* _Exercise brief_: In the mining reclamation rules, what slope angle must highwalls be cut back to when they are not backfilled?

* _Text shown_:
== Segment start ==

5. Land Use - The operator shall leave the on-site area in a condition which is capable of supporting the postmining land use.

6. Slopes - Waste piles, spoil piles and fills shall be regraded to a stable configuration and shall be sloped to minimize safety hazards and erosion while providing for successful revegetation.

7. Highwalls - In surface mining and in open cuts for pads or roadways, highwalls shall be reclaimed and stabilized by backfilling against them or by cutting the wall back to achieve a slope angle of 45 degrees or less.

8. Roads and Pads - On-site roads and pads shall be reclaimed when they are no longer needed for operations. When a road or pad is to be turned over to the property owner or managing agency for continuing use, the operator shall turn over the property with adequate surface drainage structures and in a condition suitable for continued use.

9. Dams and Impoundments - Water impounding structures shall be reclaimed so as to be self-draining and mechanically stable unless shown to have sound hydrologic design and to be beneficial to the postmining land use.

10. Trenches and Pits - Trenches and small pits shall be reclaimed.

11. Structures and Equipment - Structures, rail lines, utility connections, equipment, and debris shall be buried or removed.

12. Topsoil Redistribution - After final grading, soil materials shall be redistributed on a stable surface, so as to minimize erosion, prevent undue compaction and promote revegetation.

13. Revegetation - The species seeded shall include adaptable perennial species that will grow on the site, provide basic soil and watershed protection, and support the postmining land use.

Revegetation shall be considered accomplished when:

13.11. The revegetation has achieved 70 percent of the premining vegetative ground cover. If the premining vegetative ground cover of the disturbed area is unknown, then the ground cover of an adjacent undisturbed area that is representative of the premining conditions will be used as a standard. Also, the vegetation has survived three growing seasons following the last seeding, fertilization or irrigation, unless such practices are to continue as part of the postmining land use; or

13.12. The Division determines that the revegetation work has been satisfactorily completed within practical limits.

14. Where reseeding has occurred and the vegetation has survived one growing season, the reseeded area shall not be included for purposes of determining whether a mining operation is a small mining operation.

R647-3-110. Variance.

1. The operator may request a variance from Rule R647-3-107, 108, or 109 by submitting the following information which shall be considered by the Division on a site-specific basis:

1.11. The rule(s) as to where a variance is requested;

1.12. The variance requested and a description of the area that would be affected by the variance;

1.13. Justification for the variance;

1.14. Alternate methods or measures to be utilized.

2. A variance shall be granted if the alternative method or measure proposed will be consistent with the Act.

3. Any variance must be specifically approved by the Division in writing.

R647-3-111. Surety.

1. After receiving notification that the notice of intention is complete, but prior to commencement of operations, the operator must post a reclamation surety with the Division.

1.11. Failure to furnish and maintain reclamation surety may, after notice and opportunity for Board hearing, result in a withdrawal of the notice of intention as provided for in Section 40-8-16.

2. The Division will not require a separate surety where a reclamation surety in a form and amount acceptable to the Division is held by other governmental entities, provided that the cost estimate is accurate and the Division is named as co-beneficiary. Cooperative Agreements may be developed and entered into according to Section 40-8-22.

== Segment end ==

* _Entries shown_:
== Segment start ==

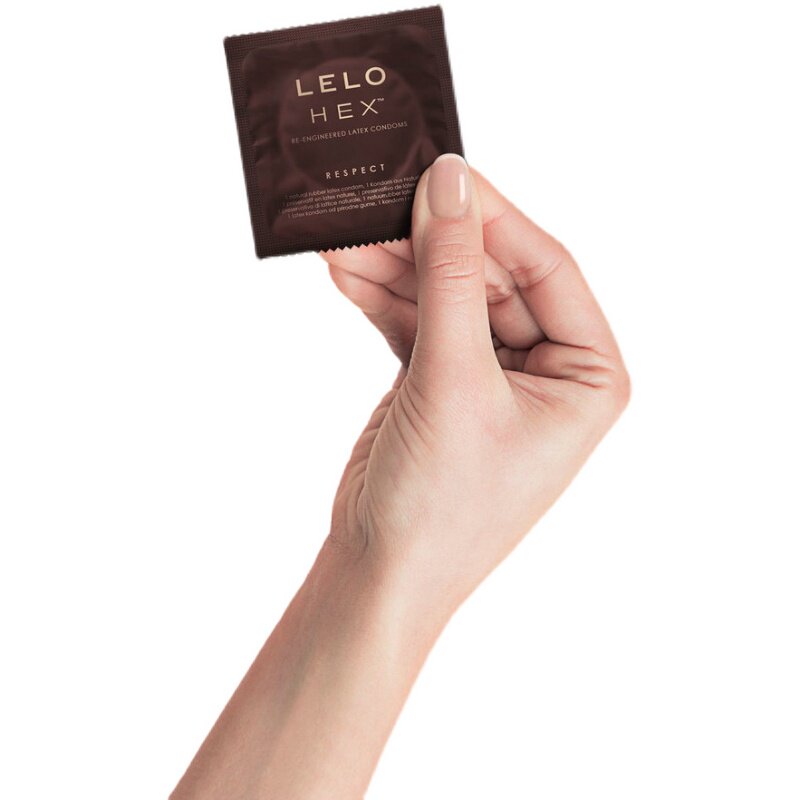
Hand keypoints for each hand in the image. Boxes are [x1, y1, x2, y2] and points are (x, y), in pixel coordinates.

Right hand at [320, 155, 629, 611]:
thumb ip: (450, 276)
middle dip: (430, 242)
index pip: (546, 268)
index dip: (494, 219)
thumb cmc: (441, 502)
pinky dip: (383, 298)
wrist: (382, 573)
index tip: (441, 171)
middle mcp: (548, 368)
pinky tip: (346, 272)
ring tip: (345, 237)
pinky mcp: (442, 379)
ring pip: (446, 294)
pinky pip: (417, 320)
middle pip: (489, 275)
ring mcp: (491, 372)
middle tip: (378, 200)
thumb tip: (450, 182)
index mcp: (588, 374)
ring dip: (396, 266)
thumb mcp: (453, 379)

== Segment end ==
== Segment start ==

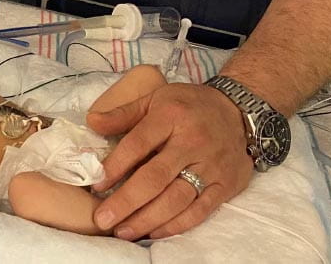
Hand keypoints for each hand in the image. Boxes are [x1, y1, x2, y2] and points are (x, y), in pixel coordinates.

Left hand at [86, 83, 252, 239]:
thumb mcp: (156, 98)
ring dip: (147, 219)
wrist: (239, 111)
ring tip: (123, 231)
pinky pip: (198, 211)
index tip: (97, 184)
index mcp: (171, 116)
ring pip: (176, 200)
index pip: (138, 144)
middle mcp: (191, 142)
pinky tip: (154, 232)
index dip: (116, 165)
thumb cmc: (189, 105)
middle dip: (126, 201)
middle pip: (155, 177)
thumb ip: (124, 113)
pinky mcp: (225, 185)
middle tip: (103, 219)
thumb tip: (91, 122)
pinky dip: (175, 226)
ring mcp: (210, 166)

== Segment end ==

* _Solution for this task_: 45 degrees or less.